● TEXTO BASE:
⁂
Em nenhuma delas, em princípio, pode haver pagamento direto ou compensação para a doadora, mesmo o procedimento para extração sendo muito mais trabalhoso do que acontece para os doadores homens. “Esse contexto tem limitado a disponibilidade dessas células para tratamento reprodutivo no país”, afirma Machin. O cenário acaba por contribuir para que as clínicas de fertilidade busquem material genético em outros países e os revendam no país.

“Me parece claro que existe uma prática ilegal, não só na exportação, mas também no material que vem das doadoras brasileiras”, reforça Garcia. “É evidente que uma pessoa não se submete a um tratamento hormonal para ovular mais, e a uma cirurgia, para retirar esses óvulos, simplesmente de boa vontade. A não ser nos casos em que existe um parentesco próximo, é evidente que há envolvida uma transação ilegal.” De fato, o tratamento envolve o uso de hormônios, e a coleta é invasiva – a paciente precisa ser sedada. Procurado, o CFM não se manifestou.

Se os números de importações de sêmen e embriões oscilou entre aumento e queda de 2020 a 2023, os de óvulos só cresceram. De acordo com dados da Anvisa, em 2020 o Brasil importou 1.968 amostras de óvulos. Os dados – ainda parciais - de 2023 apontam para 2.789, um aumento considerável de 41%. Vale lembrar que o período contou com a pandemia da Covid-19, o que, além de prejudicar diversos serviços, deixou o cenário desfavorável para quem planejava uma gravidez por reprodução assistida.

Em fevereiro de 2023, a Anvisa colocou em vigor uma atualização do instrutivo do processo de importação de células e tecidos germinativos e embriões humanos, que datava de 2011. O documento detalha as práticas consideradas ideais para a importação. A norma criou a figura das empresas importadoras, que devem ser habilitadas pela autoridade sanitária brasileira. Antes, aplicava-se o modelo de importação individual, paciente por paciente. A mudança entrou em vigor em agosto deste ano e, neste momento somente uma companhia está autorizada a importar material.

Em outubro, a Criobrasil Serviços Ltda foi autorizada pela Anvisa para atuar com importação, transporte e distribuição de células germinativas, tecidos e embriões humanos no território brasileiro. Outras empresas solicitaram a licença e seus pedidos estão em análise, segundo a agência.

“É necessário comprovar que a empresa importadora tem competência, responsabilidade e infraestrutura técnica para garantir que o processo será realizado com qualidade e segurança”, informou a Anvisa, via assessoria de imprensa. “A Anvisa solicita que as empresas responsáveis pela importação de sêmen e óvulos cumpram rigorosamente com padrões de qualidade e segurança. Este processo inclui seleção e testagem das amostras, padronização do processamento e transporte e distribuição de maneira apropriada”.
⁂
● DADOS FORNECIDOS:
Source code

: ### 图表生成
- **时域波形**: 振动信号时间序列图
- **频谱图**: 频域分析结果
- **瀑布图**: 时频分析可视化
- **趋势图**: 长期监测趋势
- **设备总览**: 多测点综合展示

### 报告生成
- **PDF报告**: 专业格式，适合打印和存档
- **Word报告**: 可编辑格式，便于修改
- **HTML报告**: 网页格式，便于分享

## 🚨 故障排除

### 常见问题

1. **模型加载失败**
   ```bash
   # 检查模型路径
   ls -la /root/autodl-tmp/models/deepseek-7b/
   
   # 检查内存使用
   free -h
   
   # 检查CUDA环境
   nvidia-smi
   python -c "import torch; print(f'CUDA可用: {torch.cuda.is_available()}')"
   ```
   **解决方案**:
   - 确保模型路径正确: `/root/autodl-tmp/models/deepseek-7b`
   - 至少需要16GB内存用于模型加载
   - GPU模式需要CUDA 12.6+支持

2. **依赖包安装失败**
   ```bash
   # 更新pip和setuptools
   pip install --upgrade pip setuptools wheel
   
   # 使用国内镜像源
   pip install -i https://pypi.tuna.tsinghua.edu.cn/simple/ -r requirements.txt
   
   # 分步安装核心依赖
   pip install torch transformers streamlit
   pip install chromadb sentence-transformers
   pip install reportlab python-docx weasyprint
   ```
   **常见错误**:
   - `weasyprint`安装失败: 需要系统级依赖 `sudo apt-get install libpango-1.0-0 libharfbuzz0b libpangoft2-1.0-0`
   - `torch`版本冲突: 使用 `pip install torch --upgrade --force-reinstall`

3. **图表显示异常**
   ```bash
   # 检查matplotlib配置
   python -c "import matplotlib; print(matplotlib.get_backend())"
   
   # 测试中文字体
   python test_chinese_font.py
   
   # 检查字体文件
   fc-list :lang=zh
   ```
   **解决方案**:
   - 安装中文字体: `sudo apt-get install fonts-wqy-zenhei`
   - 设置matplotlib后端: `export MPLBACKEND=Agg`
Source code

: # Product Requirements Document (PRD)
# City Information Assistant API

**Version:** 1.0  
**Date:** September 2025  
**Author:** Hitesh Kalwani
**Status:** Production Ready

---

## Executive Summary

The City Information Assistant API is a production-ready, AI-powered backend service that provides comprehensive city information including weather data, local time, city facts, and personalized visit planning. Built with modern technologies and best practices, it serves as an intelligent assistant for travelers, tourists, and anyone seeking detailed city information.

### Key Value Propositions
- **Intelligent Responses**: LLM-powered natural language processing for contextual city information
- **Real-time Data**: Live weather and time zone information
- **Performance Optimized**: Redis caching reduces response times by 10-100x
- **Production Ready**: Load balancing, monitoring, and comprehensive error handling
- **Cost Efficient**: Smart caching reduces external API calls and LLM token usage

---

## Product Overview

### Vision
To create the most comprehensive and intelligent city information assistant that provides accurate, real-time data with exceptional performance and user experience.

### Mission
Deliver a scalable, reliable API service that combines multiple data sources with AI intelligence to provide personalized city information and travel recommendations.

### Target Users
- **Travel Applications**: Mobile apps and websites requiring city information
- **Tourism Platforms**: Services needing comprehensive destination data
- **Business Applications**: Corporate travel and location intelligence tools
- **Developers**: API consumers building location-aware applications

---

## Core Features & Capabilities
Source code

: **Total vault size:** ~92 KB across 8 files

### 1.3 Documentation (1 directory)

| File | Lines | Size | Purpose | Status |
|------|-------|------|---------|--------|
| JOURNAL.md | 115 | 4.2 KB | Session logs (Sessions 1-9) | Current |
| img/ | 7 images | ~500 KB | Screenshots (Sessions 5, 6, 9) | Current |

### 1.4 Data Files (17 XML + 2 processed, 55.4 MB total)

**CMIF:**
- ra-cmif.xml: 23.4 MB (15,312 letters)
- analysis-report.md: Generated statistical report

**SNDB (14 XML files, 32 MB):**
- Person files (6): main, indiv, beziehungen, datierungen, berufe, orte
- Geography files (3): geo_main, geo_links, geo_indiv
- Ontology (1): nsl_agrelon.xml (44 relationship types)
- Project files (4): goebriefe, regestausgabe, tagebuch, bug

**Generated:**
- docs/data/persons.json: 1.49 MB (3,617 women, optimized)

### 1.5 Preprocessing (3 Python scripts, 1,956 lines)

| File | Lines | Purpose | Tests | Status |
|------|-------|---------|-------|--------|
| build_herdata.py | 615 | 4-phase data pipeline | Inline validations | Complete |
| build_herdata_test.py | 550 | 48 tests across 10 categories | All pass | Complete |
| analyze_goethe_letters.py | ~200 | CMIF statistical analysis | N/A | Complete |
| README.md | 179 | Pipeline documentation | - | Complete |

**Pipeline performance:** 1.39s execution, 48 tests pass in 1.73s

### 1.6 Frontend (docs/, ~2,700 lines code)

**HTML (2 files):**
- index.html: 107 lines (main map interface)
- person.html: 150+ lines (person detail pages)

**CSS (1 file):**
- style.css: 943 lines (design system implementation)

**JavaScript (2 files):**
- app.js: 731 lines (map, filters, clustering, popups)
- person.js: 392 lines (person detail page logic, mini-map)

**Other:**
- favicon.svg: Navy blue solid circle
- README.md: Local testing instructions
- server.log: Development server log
⁂
Transcreva tudo o que vai de "Em nenhuma delas, em" até "revendam no país." no texto sobre a importação de óvulos. A listagem não tem nenhum papel aqui.

Em nenhuma delas, em princípio, pode haver pagamento direto ou compensação para a doadora, mesmo o procedimento para extração sendo muito mais trabalhoso do que acontece para os doadores homens. “Esse contexto tem limitado a disponibilidade dessas células para tratamento reprodutivo no país”, afirma Machin. O cenário acaba por contribuir para que as clínicas de fertilidade busquem material genético em outros países e os revendam no país.